İşinden oldun ama bu güne bu gün vekil dövmüş adamsın.
Anlat namın yürüsün...

Ali Sağır MHP'den İhraç Edildi Ama Neden?

MHP Merkez Disiplin Kurulu Başkanlığı,
Çağrı Heyetine mensup hemşerimiz Ali Sağır'ın da Partiden ihraç edilmesini oy birliği ile kabul etti.
*
Ali Sağır haksız ihale mi aldı?
Memleketi mi çaldı?
Ülkücü duruşuna yakışmayacak yaklaşımlar mı sergiledi?
Çıkarları için davasını mı sattı?
Başka bir partiye sığınıp makam mevki mi arakladı?
Ne yaptı Ali Sağır?
*
Ne yaptı ki yılların partilisi, ülkücüsü partisinden kovuluyor.
Hem de oy birliği ile.
*
Olsun,
Ruhunu yitirmiş bir MHP'den ayrı olmak Ali Sağır için bir onur olmalıdır.

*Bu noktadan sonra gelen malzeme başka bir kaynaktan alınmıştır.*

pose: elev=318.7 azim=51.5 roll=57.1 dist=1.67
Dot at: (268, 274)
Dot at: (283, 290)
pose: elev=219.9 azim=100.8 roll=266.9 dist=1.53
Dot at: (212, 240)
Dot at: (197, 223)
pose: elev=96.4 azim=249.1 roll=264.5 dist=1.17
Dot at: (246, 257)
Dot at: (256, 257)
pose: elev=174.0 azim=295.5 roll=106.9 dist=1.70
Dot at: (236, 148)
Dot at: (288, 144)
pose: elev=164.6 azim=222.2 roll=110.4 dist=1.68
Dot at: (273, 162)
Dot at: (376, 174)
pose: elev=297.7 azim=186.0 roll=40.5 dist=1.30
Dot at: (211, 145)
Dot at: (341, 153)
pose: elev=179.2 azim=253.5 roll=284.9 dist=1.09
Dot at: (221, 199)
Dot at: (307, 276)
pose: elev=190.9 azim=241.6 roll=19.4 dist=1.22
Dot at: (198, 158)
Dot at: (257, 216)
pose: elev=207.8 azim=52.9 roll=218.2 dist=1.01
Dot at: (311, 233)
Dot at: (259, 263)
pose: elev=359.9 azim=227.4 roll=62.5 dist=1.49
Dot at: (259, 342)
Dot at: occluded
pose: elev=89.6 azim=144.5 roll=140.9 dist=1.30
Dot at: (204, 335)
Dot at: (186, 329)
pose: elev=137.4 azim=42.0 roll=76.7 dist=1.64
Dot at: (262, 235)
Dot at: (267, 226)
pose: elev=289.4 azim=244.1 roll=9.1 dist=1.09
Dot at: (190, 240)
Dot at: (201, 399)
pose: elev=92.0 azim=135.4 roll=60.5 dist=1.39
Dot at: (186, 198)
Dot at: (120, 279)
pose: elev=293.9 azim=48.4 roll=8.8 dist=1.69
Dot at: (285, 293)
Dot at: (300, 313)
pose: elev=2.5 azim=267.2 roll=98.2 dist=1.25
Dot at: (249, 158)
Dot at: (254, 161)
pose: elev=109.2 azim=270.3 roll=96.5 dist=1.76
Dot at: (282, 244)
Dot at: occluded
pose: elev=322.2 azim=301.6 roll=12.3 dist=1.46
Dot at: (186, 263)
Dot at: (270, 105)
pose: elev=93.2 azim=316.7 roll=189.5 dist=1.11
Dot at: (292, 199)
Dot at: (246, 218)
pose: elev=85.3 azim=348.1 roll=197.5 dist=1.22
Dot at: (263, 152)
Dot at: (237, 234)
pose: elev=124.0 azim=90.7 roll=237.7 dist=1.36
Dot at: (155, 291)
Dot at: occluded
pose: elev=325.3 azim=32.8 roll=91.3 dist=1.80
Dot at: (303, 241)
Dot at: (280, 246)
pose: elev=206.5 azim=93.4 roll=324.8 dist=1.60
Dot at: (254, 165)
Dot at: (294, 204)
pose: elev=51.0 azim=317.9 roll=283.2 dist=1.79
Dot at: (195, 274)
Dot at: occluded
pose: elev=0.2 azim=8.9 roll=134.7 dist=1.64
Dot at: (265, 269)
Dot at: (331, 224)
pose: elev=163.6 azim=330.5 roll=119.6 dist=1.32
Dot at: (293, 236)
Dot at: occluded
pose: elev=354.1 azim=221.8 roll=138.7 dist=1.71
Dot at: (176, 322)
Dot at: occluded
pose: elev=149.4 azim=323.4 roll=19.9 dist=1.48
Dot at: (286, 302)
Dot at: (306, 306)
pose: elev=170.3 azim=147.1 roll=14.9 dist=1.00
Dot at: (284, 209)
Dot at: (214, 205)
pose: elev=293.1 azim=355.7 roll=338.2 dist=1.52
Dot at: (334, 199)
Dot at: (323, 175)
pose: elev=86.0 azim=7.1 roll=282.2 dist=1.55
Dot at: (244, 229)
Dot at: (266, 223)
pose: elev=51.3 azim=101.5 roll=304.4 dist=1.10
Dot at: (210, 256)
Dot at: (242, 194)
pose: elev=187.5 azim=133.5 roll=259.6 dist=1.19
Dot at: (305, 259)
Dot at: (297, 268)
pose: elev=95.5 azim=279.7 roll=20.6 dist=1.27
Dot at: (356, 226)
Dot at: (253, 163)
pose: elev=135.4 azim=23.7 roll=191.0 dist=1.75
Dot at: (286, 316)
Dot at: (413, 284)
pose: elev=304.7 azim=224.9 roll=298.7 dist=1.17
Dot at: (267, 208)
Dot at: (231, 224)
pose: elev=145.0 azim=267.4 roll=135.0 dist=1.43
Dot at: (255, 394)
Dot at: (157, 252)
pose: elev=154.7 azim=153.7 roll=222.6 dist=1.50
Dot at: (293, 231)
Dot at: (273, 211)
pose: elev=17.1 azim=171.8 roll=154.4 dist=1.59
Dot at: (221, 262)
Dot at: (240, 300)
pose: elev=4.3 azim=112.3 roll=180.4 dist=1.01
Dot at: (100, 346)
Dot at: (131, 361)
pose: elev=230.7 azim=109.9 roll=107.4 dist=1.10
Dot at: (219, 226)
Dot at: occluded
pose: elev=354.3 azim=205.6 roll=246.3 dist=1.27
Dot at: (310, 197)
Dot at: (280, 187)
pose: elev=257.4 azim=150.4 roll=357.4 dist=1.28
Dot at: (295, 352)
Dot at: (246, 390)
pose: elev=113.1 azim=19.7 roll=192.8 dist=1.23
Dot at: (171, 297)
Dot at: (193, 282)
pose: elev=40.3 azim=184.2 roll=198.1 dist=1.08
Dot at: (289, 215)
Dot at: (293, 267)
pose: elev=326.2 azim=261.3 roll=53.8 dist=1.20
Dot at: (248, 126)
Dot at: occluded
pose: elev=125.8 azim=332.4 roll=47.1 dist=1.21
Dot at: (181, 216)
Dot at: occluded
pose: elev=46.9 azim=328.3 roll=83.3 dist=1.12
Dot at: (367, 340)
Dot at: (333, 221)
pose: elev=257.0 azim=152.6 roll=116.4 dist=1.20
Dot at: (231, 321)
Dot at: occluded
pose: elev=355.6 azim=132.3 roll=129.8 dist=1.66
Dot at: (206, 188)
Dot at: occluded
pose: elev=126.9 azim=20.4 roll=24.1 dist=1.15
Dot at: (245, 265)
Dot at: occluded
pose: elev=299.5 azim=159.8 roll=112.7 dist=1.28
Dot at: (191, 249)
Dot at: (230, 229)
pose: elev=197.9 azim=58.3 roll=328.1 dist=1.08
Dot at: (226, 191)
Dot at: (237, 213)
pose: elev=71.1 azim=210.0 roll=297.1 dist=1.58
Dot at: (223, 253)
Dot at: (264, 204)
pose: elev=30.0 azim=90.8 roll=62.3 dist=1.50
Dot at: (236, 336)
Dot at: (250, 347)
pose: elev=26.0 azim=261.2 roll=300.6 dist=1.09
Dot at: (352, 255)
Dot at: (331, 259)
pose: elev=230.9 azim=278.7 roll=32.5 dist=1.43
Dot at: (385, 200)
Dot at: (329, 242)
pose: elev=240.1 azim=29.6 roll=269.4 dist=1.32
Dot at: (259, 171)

Artık Pes Edene Kadar Acımasız Olalım

İçişleri Bakanı Süleyman Soylu, "Terör karşısında acımasız olacağız" demiş ya, bazıları onun bu ifadelerini eleştiri mevzuu yapmış.
*
Ne enteresan milletiz böyle?
Şimdi soylu "Evet yanlış konuştum,  sözlerimi düzeltiyorum.
Teröre karşı merhametli olacağız" derse alkışlar mısınız?
'İşte budur' mu dersiniz?
*
'Terör merhametsizlikten,
Sevgisizlikten,
Acımasızlıktan zuhur etmiştir' mi diyeceksiniz?
*
Allah aşkına ipe sapa gelmez laflarla ne siyaset,
Ne aydın ve ne de vicdan sahibi olunuyor.
Geçin bu romantizm zırvaları.
 
Terör kudurmuş,
Kudurtulmuş...
Milletin gencecik evlatları bir bir toprağa gömülüyor,
*
İşte bu canilere devlet tabi ki de acımazı olacak.
Acınacak halde olan o Mehmetlerin gencecik canları,
Onların canları yanmış anne ve babaları,
Eşleri ve çocuklarıdır.

FIKRA

Apartmandaki kadınlar birbirine girmiş, olay mahkemeye yansımış. Kadınlar
duruşma salonunda birbirlerine bağırmaya devam edince, “Susun!..” diye
bağırmış Hakim, “Hep bir ağızdan konuşmayın! İlk önce en yaşlınızı
dinlemek istiyorum…”
Duruşma salonu olması gereken sessizliğe bürünmüş.